**WHAT YOU NEED TO DO**
The required output is all lines below that contain the word "read".
──────────
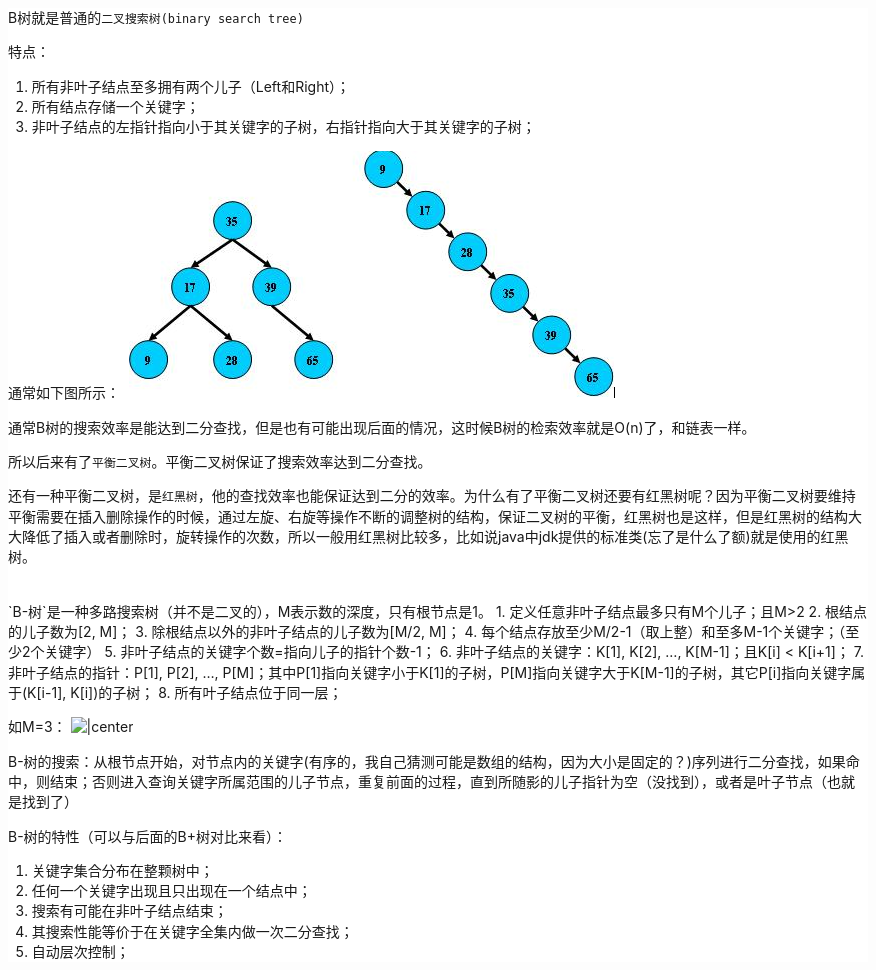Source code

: B树就是普通的`二叉搜索树(binary search tree)`

特点：
1. 所有非叶子结点至多拥有两个儿子（Left和Right）；
2. 所有结点存储一个关键字；
3. 非叶子结点的左指针指向小于其关键字的子树，右指针指向大于其关键字的子树；

通常如下图所示：
![|center](/images/二叉树-1.png)

通常B树的搜索效率是能达到二分查找，但是也有可能出现后面的情况，这时候B树的检索效率就是O(n)了，和链表一样。

所以后来有了`平衡二叉树`。平衡二叉树保证了搜索效率达到二分查找。

还有一种平衡二叉树，是`红黑树`，他的查找效率也能保证达到二分的效率。为什么有了平衡二叉树还要有红黑树呢？因为平衡二叉树要维持平衡需要在插入删除操作的时候，通过左旋、右旋等操作不断的调整树的结构，保证二叉树的平衡，红黑树也是这样，但是红黑树的结构大大降低了插入或者删除时，旋转操作的次数，所以一般用红黑树比较多，比如说java中jdk提供的标准类(忘了是什么了额)就是使用的红黑树。

<br>
`B-树`是一种多路搜索树（并不是二叉的），M表示数的深度，只有根节点是1。
1. 定义任意非叶子结点最多只有M个儿子；且M>2
2. 根结点的儿子数为[2, M]；
3. 除根结点以外的非叶子结点的儿子数为[M/2, M]；
4. 每个结点存放至少M/2-1（取上整）和至多M-1个关键字；（至少2个关键字）
5. 非叶子结点的关键字个数=指向儿子的指针个数-1；
6. 非叶子结点的关键字：K[1], K[2], …, K[M-1]；且K[i] < K[i+1]；
7. 非叶子结点的指针：P[1], P[2], …, P[M]；其中P[1]指向关键字小于K[1]的子树，P[M]指向关键字大于K[M-1]的子树，其它P[i]指向关键字属于(K[i-1], K[i])的子树；
8. 所有叶子结点位于同一层；

如M=3：
![|center](/images/b树.png)


B-树的搜索：从根节点开始，对节点内的关键字(有序的，我自己猜测可能是数组的结构，因为大小是固定的？)序列进行二分查找，如果命中，则结束；否则进入查询关键字所属范围的儿子节点，重复前面的过程，直到所随影的儿子指针为空（没找到），或者是叶子节点（也就是找到了）

B-树的特性（可以与后面的B+树对比来看）：
1. 关键字集合分布在整颗树中；
2. 任何一个关键字出现且只出现在一个结点中；
3. 搜索有可能在非叶子结点结束；
4. 其搜索性能等价于在关键字全集内做一次二分查找；
5. 自动层次控制；
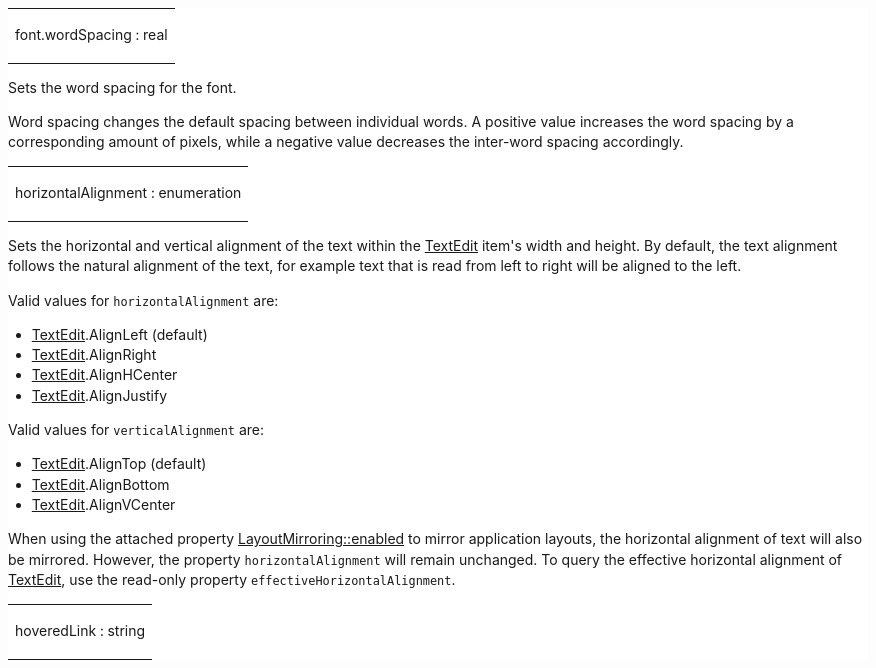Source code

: <table>
<colgroup>
<col width="100%" />
</colgroup>
<tbody>
<tr class="odd">
<td><p><span id="font.wordSpacing-prop"></span><span class="name">font.wordSpacing</span> : <span class="type">real</span></p></td>
</tr>
</tbody>
</table>

Sets the word spacing for the font.

Word spacing changes the default spacing between individual words. A positive value increases the word spacing by a corresponding amount of pixels, while a negative value decreases the inter-word spacing accordingly.

<table>
<colgroup>
<col width="100%" />
</colgroup>
<tbody>
<tr class="odd">
<td><p><span id="horizontalAlignment-prop"></span><span class="name">horizontalAlignment</span> : <span class="type">enumeration</span></p></td>
</tr>
</tbody>
</table>

Sets the horizontal and vertical alignment of the text within the [TextEdit](index.html) item's width and height. By default, the text alignment follows the natural alignment of the text, for example text that is read from left to right will be aligned to the left.

Valid values for `horizontalAlignment` are:

-   [TextEdit](index.html).AlignLeft (default)
-   [TextEdit](index.html).AlignRight
-   [TextEdit](index.html).AlignHCenter
-   [TextEdit](index.html).AlignJustify

Valid values for `verticalAlignment` are:

-   [TextEdit](index.html).AlignTop (default)
-   [TextEdit](index.html).AlignBottom
-   [TextEdit](index.html).AlignVCenter

When using the attached property [LayoutMirroring::enabled](../QtQuick.LayoutMirroring/index.html#enabled-prop) to mirror application layouts, the horizontal alignment of text will also be mirrored. However, the property `horizontalAlignment` will remain unchanged. To query the effective horizontal alignment of [TextEdit](index.html), use the read-only property `effectiveHorizontalAlignment`.

<table>
<colgroup>
<col width="100%" />
</colgroup>
<tbody>
<tr class="odd">
<td><p><span id="hoveredLink-prop"></span><span class="name">hoveredLink</span> : <span class="type">string</span></p></td>
</tr>
</tbody>
</table>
──────────
**RESULT BELOW**
Sets the horizontal and vertical alignment of the text within the [TextEdit](index.html) item's width and height. By default, the text alignment follows the natural alignment of the text, for example text that is read from left to right will be aligned to the left.
When using the attached property [LayoutMirroring::enabled](../QtQuick.LayoutMirroring/index.html#enabled-prop) to mirror application layouts, the horizontal alignment of text will also be mirrored. However, the property `horizontalAlignment` will remain unchanged. To query the effective horizontal alignment of [TextEdit](index.html), use the read-only property `effectiveHorizontalAlignment`.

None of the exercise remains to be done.